Some areas of Washington state are experiencing a measles outbreak and it has put brighter lights on vaccination rates. In the cases of children who aren’t vaccinated, the focus is often on parents who choose — for medical, religious or philosophical reasons — not to have their kids vaccinated. But Karolyn Holden, director of Grays Harbor Public Health and Social Services, says that in many cases, the answer is a lot less complicated.
On the Washington State Department of Health website, it says children should complete a series of seven different vaccinations by the time they are 19 months old. Because multiple doses are required for some vaccinations, the recommendation comes out to 19 shots in total by the time the child is 19 months old.
The tight deadlines mean parents can get off-track, Holden said.
For Washington State in total, an estimated 59.9 percent of 19- to 35-month-olds got all their shots in time, according to data on the Department of Health website. Grays Harbor County was a little lower, with 56 percent estimated to receive all their shots in time.
In terms of the measles, mumps and rubella vaccine (MMR), the state has a better rate of immunization, with 80.3 percent of all sampled children having received the vaccination in time. Grays Harbor County was again a little lower, with an estimated 77.9 percent of sampled children having received the MMR shot on time.
There hasn’t been a formal study that answers why some Grays Harbor parents don’t vaccinate their kids on time since the county and state health departments conducted a survey in 2009. But Holden speculated that a lot of it has to do with parents simply falling behind for a variety of reasons.
“If parents aren’t able to make that happen on a routine basis, or they don’t do it, or they opt to not take any or all of the recommended vaccines in that visit, they fall behind,” said Holden.
Holden said in her experience, parents will agree to have several shots during a doctor visit, but skip getting other shots because they fear it will be too stressful on the infant. Because there needs to be a couple months between vaccinations, Holden said parents can’t just play catch-up to get all the vaccines.
Aside from getting children behind on vaccinations, Holden said research suggests having more doctor visits creates more stress on infants than getting more shots in a single visit does.
Holden said there are sometimes missed opportunities when children visit a doctor for other illnesses, and get off schedule when parents turn down vaccinations because the infant is sick with something else.
“There’s a fairly common myth that when your kid has an ear infection, they shouldn’t get a shot,” said Holden. “When a kid is really sick with a fever, you probably shouldn’t immunize them. But if they’re not that sick, and their immune system isn’t that busy, it really is recommended to immunize them. I think a lot of parents and providers either hesitate to provide vaccination when a child is mildly ill, or it doesn’t come up.”
In the 2009 report, 375 out of 1,228 infants in Grays Harbor County were sampled, aged 19 to 35 months. Only 6 percent of the parents and guardians said they had personal, philosophical or religious reasons to not give some immunizations to their children.
Other questions in the survey reveal other potential causes of the missed vaccines. The report shows that 47 percent of guardians don’t keep a copy of recommended immunization schedule at home. Seventy percent of guardians who didn’t get their kids vaccinated in time said they were delayed because the child was ill. It also notes 48 percent of guardians or someone they knew had to take time off of work to get their child’s shots, and 30 percent said it was difficult to take time off to go get the shots.

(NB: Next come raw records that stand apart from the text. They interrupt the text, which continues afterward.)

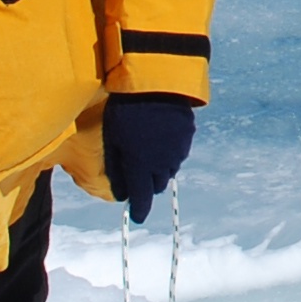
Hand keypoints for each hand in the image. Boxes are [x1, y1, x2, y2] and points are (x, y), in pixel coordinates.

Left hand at [102, 94, 194, 223]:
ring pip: (169, 170)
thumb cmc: (126, 110)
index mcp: (141, 166)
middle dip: (147, 185)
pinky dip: (169, 153)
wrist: (156, 83)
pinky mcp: (187, 136)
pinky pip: (178, 154)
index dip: (140, 210)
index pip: (142, 197)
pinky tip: (161, 140)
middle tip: (138, 176)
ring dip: (159, 169)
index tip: (137, 218)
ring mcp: (177, 150)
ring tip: (149, 154)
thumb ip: (116, 168)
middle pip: (156, 185)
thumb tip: (120, 192)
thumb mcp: (113, 139)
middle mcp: (162, 164)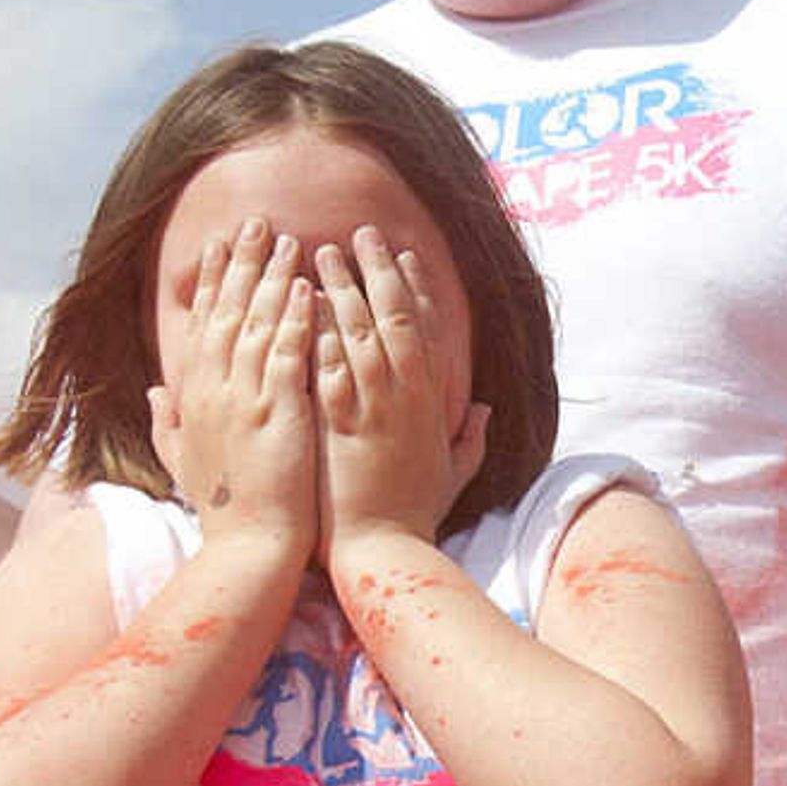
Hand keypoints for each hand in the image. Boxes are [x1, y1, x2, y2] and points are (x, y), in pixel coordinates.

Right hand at [148, 219, 319, 551]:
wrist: (248, 550)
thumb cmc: (225, 512)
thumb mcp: (183, 461)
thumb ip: (168, 422)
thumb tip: (158, 392)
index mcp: (195, 397)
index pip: (204, 324)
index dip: (214, 281)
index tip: (223, 245)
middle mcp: (213, 390)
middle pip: (227, 311)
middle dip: (243, 263)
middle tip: (257, 221)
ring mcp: (244, 399)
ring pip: (257, 323)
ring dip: (272, 277)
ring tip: (288, 239)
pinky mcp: (277, 414)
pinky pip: (287, 355)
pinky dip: (295, 319)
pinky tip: (307, 288)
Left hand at [311, 228, 486, 558]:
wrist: (383, 553)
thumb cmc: (414, 518)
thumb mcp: (453, 475)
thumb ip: (472, 439)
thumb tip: (485, 408)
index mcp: (434, 404)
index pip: (429, 330)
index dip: (418, 289)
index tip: (405, 256)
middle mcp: (408, 397)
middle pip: (396, 316)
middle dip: (378, 270)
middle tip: (361, 233)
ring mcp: (375, 407)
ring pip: (360, 331)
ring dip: (342, 286)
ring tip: (321, 250)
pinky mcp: (340, 423)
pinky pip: (327, 364)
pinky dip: (316, 329)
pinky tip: (301, 300)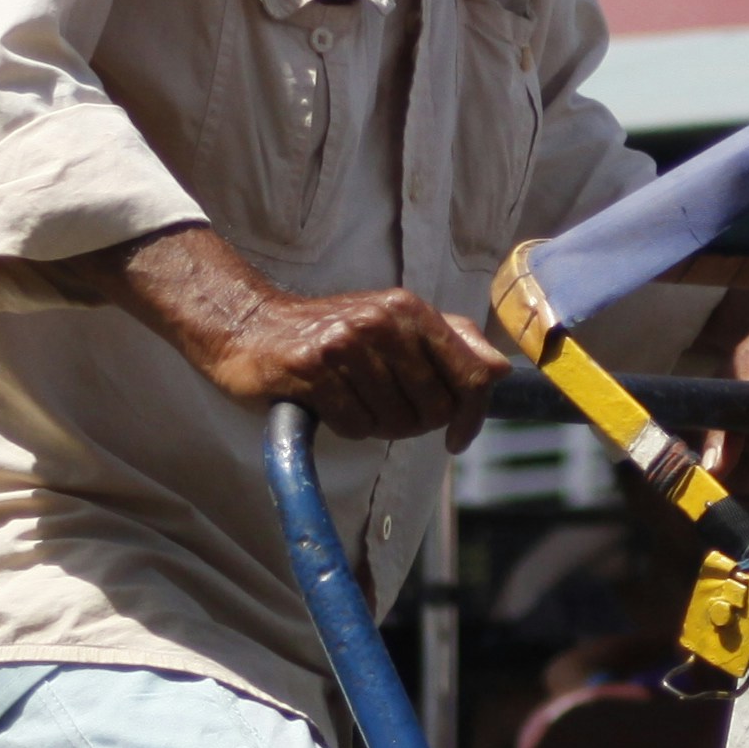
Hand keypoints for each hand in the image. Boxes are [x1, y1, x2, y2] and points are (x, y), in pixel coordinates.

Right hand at [56, 223, 510, 443]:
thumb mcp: (393, 325)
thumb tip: (500, 369)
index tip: (458, 438)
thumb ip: (450, 342)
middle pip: (435, 407)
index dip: (473, 414)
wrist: (248, 327)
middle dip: (415, 424)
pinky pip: (356, 425)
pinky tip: (330, 406)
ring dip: (377, 425)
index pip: (472, 373)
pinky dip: (347, 427)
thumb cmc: (328, 334)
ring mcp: (347, 343)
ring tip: (353, 401)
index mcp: (411, 309)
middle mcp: (383, 320)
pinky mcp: (312, 368)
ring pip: (395, 421)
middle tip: (384, 411)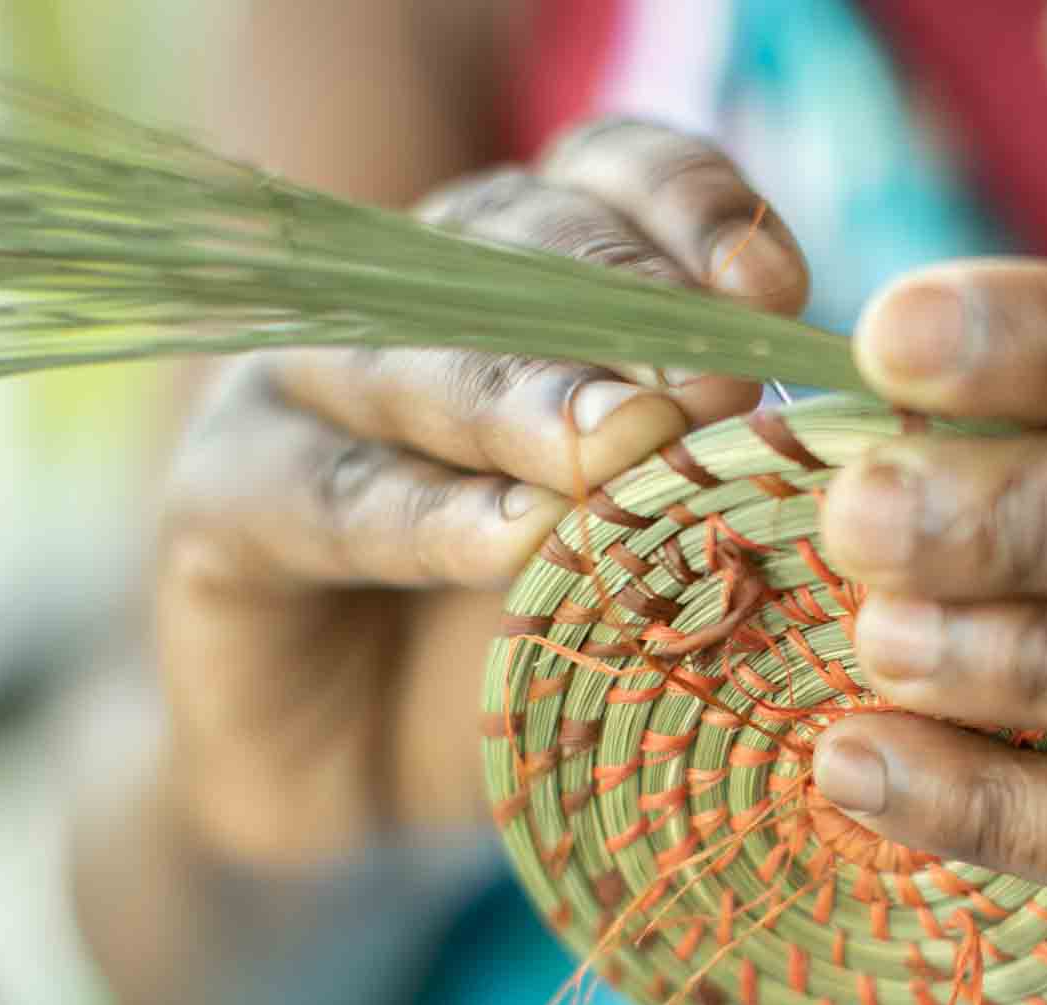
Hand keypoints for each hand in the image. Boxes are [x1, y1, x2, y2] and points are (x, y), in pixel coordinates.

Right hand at [157, 120, 808, 864]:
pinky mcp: (220, 503)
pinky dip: (425, 517)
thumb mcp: (658, 559)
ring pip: (415, 364)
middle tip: (714, 381)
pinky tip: (513, 541)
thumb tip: (826, 444)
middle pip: (516, 256)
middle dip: (624, 312)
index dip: (689, 210)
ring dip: (528, 401)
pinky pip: (327, 496)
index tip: (776, 282)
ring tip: (622, 449)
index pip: (607, 180)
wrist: (369, 781)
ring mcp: (301, 392)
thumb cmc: (549, 648)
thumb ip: (718, 483)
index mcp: (530, 275)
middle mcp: (413, 305)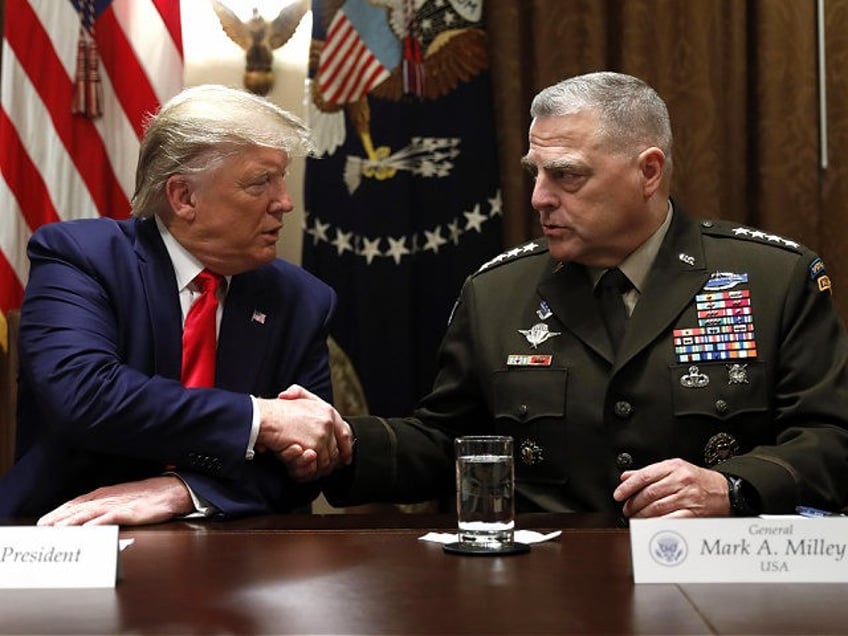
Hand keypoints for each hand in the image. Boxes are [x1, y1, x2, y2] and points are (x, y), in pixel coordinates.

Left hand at [36, 476, 193, 526]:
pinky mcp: (129, 512)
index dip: (60, 512)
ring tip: (57, 530)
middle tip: (42, 528)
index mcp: (105, 494)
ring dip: (71, 522)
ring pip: (89, 513)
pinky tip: (87, 531)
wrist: (171, 491)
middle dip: (59, 518)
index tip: (44, 521)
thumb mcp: (123, 498)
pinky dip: (97, 524)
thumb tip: (91, 518)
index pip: (76, 503)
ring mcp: (117, 505)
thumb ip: (106, 506)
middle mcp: (107, 498)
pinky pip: (110, 518)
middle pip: (77, 508)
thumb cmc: (148, 495)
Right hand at [255, 384, 353, 481]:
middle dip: (329, 462)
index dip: (345, 448)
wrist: (265, 418)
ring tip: (306, 469)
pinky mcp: (314, 447)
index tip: (344, 457)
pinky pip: (316, 465)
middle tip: (319, 468)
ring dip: (317, 468)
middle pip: (336, 450)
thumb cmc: (277, 411)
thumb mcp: (298, 398)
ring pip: (327, 460)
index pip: (344, 433)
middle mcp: (328, 422)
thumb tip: (322, 415)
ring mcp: (322, 435)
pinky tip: (300, 467)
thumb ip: (311, 401)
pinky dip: (309, 470)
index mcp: (327, 411)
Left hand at [613, 458, 730, 518]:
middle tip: (626, 509)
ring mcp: (688, 497)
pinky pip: (670, 520)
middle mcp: (681, 480)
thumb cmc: (697, 480)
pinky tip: (649, 524)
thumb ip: (648, 473)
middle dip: (633, 504)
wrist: (725, 491)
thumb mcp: (674, 469)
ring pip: (657, 507)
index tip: (618, 495)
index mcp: (673, 467)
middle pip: (649, 494)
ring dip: (641, 515)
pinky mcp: (693, 513)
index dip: (628, 487)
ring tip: (635, 517)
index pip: (644, 476)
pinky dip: (656, 523)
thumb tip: (626, 477)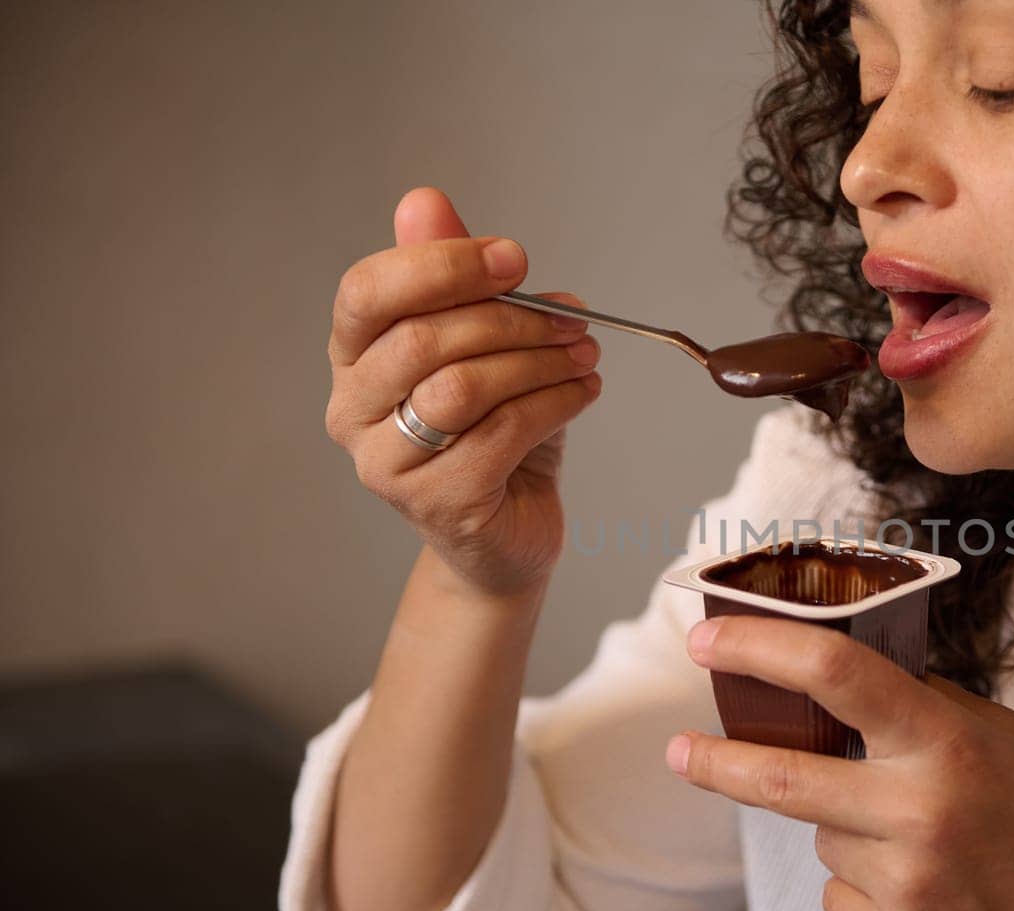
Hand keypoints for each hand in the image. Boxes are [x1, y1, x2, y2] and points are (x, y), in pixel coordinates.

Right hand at [323, 186, 603, 598]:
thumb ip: (455, 278)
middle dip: (509, 319)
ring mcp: (386, 465)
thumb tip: (423, 200)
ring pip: (460, 388)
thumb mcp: (482, 345)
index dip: (441, 265)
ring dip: (537, 361)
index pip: (367, 292)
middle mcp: (352, 411)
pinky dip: (554, 404)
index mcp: (354, 357)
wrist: (509, 530)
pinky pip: (499, 435)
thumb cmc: (493, 432)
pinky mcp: (437, 504)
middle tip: (572, 317)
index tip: (515, 258)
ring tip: (583, 354)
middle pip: (421, 339)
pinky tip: (583, 392)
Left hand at [668, 614, 1013, 910]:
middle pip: (785, 778)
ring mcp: (908, 885)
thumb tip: (835, 677)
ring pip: (821, 841)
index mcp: (950, 742)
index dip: (762, 652)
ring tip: (930, 846)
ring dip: (847, 833)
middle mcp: (922, 811)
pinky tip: (929, 892)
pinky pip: (839, 899)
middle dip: (720, 762)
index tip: (708, 644)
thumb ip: (924, 709)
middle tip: (682, 751)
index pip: (839, 675)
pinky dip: (863, 890)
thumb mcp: (1005, 738)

The only state requirements to get vaccinations are for kids enrolled in school or daycare facilities, and there are no laws that compel parents to get kids immunized outside of school.
And students can be exempted from vaccination requirements if parents or guardians sign a statement that they object to one or more vaccines based of personal, philosophical or religious beliefs. They can also get a medical exemption, which requires a doctor’s statement that certain vaccines should not be used on a child.
According to data from the Aberdeen School District, 92.3 percent of all district students completed required immunizations during the 2017-18 school year. There were 47 students who had some kind of vaccination exemption that year, out of 2,990 total enrollment, less than 2 percent.
In the Hoquiam School District, 36 students had their parents opt out of one or more vaccinations, compared to 1,467 students who are fully immunized, a little more than 2 percent
Even though there are some who opt out for personal reasons, Holden said she thinks they’re a small minority. “And I think they’re very loud, so they appear bigger than they are.”
Holden added that the price of vaccinations is not a real factor in why children are not vaccinated, and that most all health insurance covers those costs.